WHAT YOU ARE ASKED TO DO
Could you turn the lines of the material into a numbered list, starting at the line containing "近诗·君家诗伯老师川, 再次韵·君家诗价自姑苏, 舍吟稿·君家诗有简斋翁" and ending at the last line of the material, leaving out blank lines and everything before that starting line?

DATA PROVIDED

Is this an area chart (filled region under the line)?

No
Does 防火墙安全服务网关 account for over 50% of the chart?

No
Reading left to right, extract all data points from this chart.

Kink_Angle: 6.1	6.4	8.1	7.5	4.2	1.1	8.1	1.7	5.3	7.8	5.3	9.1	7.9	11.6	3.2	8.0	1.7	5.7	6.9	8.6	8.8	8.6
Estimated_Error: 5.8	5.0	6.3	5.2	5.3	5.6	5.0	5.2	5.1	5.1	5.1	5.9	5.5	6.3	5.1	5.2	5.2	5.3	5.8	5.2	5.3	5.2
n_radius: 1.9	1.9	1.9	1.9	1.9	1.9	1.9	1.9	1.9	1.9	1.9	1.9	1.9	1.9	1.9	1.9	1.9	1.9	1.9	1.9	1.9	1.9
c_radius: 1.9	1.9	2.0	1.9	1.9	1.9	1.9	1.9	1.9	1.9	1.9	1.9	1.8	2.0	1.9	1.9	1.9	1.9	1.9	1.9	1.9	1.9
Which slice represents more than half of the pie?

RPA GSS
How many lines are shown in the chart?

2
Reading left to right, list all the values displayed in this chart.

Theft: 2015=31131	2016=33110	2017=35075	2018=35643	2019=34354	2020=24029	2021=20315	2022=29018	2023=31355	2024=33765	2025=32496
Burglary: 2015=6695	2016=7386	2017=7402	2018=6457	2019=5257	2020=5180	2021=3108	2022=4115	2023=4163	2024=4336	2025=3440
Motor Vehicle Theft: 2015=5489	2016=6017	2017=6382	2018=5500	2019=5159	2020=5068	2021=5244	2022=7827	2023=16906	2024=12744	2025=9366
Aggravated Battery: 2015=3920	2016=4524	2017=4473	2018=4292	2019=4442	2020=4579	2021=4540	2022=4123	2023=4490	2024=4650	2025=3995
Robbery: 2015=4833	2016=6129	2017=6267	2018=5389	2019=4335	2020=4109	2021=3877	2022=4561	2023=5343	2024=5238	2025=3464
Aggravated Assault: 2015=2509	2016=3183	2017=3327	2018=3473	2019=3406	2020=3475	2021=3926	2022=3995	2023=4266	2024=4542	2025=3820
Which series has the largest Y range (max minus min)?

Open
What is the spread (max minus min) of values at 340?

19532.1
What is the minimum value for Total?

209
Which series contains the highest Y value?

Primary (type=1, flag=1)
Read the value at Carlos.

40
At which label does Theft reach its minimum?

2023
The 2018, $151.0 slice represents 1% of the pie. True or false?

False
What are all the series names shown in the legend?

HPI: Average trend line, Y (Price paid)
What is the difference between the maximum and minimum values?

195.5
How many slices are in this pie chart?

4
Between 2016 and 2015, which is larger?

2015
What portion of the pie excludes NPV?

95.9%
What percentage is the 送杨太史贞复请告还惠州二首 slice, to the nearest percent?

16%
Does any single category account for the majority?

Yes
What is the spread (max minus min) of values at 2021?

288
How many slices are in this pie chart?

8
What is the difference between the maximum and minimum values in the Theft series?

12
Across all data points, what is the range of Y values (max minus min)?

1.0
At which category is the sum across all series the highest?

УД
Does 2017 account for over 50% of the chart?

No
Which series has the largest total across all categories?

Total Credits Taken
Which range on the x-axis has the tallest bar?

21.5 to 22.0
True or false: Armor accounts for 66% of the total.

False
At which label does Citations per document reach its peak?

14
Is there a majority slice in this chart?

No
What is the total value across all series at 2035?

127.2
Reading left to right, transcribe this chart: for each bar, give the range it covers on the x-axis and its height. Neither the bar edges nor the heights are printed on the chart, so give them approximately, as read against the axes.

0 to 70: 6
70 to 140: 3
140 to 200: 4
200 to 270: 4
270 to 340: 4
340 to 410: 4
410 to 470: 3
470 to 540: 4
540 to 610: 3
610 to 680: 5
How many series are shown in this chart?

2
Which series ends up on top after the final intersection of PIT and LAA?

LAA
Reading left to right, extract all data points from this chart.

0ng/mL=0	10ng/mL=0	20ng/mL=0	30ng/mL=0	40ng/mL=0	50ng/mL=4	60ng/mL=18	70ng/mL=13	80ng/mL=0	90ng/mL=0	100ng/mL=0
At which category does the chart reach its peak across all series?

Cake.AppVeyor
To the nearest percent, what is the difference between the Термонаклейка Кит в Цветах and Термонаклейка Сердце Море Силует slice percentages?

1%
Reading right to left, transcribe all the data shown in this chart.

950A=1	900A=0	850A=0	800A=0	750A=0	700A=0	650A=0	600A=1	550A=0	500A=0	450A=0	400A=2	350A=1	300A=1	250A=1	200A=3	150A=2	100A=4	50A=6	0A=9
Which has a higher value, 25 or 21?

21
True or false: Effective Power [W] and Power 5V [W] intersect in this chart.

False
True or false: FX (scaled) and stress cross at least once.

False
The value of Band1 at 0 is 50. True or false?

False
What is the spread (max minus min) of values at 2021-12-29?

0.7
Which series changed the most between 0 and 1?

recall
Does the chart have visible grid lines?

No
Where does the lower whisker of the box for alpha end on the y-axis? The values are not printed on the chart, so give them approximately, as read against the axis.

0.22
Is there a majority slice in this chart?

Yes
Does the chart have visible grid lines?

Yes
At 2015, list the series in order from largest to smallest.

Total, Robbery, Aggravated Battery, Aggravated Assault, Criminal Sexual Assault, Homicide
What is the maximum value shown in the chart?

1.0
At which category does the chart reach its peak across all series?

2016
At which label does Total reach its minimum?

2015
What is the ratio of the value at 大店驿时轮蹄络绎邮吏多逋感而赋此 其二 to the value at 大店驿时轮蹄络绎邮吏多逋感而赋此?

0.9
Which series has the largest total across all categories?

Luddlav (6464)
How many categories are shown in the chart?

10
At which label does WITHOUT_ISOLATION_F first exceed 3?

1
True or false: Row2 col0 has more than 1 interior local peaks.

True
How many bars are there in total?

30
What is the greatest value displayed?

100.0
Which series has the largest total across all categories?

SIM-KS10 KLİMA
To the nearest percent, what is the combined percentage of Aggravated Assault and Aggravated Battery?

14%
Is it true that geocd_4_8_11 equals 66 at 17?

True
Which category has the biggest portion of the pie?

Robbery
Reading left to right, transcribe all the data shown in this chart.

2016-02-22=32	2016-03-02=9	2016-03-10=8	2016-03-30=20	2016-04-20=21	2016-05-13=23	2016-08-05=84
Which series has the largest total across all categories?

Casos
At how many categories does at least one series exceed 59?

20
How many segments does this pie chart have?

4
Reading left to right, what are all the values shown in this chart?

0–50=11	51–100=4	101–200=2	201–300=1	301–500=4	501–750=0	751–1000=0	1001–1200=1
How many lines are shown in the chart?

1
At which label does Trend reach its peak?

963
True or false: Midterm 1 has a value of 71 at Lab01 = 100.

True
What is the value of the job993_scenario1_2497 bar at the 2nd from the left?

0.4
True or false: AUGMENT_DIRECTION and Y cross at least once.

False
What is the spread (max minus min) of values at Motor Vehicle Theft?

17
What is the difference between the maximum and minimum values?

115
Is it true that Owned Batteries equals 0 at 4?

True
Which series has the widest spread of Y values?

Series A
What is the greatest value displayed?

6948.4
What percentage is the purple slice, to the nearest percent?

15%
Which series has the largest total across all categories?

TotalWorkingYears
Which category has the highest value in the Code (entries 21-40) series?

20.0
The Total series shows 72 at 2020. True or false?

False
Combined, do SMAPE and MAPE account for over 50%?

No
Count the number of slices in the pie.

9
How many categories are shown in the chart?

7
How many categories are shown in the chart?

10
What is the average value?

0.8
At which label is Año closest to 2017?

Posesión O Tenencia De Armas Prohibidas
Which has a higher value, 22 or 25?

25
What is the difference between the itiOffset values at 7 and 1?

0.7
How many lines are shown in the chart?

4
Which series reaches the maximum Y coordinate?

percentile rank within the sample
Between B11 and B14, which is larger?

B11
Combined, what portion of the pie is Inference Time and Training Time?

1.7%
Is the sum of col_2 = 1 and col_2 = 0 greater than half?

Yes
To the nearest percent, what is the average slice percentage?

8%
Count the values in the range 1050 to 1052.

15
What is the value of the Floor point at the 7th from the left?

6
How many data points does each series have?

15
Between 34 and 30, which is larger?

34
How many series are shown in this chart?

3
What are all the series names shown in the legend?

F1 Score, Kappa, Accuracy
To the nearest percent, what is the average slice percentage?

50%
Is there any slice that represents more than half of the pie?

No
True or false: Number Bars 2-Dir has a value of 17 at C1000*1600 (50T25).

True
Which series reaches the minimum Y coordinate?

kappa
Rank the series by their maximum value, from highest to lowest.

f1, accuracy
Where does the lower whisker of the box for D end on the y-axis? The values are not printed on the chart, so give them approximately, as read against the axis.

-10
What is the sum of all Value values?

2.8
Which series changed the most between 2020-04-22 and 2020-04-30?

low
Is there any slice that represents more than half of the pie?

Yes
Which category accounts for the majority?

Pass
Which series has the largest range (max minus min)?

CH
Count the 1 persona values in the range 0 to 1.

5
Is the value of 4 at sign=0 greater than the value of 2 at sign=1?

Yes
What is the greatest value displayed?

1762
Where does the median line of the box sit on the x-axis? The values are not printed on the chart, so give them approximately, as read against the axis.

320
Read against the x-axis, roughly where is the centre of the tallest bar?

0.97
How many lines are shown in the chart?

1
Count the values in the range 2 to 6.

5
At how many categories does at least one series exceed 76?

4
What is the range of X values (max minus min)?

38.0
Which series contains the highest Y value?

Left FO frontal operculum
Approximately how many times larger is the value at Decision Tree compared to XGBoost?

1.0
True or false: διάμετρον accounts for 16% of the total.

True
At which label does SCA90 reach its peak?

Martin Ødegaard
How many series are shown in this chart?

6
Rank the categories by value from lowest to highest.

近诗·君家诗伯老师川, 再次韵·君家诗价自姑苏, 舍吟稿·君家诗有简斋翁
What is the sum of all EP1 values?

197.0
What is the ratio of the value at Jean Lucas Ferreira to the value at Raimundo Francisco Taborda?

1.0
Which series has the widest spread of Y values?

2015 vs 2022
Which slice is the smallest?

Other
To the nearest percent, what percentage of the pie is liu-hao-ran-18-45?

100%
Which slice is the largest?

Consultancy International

TASK ANSWER
1. 近诗·君家诗伯老师川, 再次韵·君家诗价自姑苏, 舍吟稿·君家诗有简斋翁
2. What is the sum of all EP1 values?
3. 197.0
4. What is the ratio of the value at Jean Lucas Ferreira to the value at Raimundo Francisco Taborda?
5. 1.0
6. Which series has the widest spread of Y values?
7. 2015 vs 2022
8. Which slice is the smallest?
9. Other
10. To the nearest percent, what percentage of the pie is liu-hao-ran-18-45?
11. 100%
12. Which slice is the largest?
13. Consultancy International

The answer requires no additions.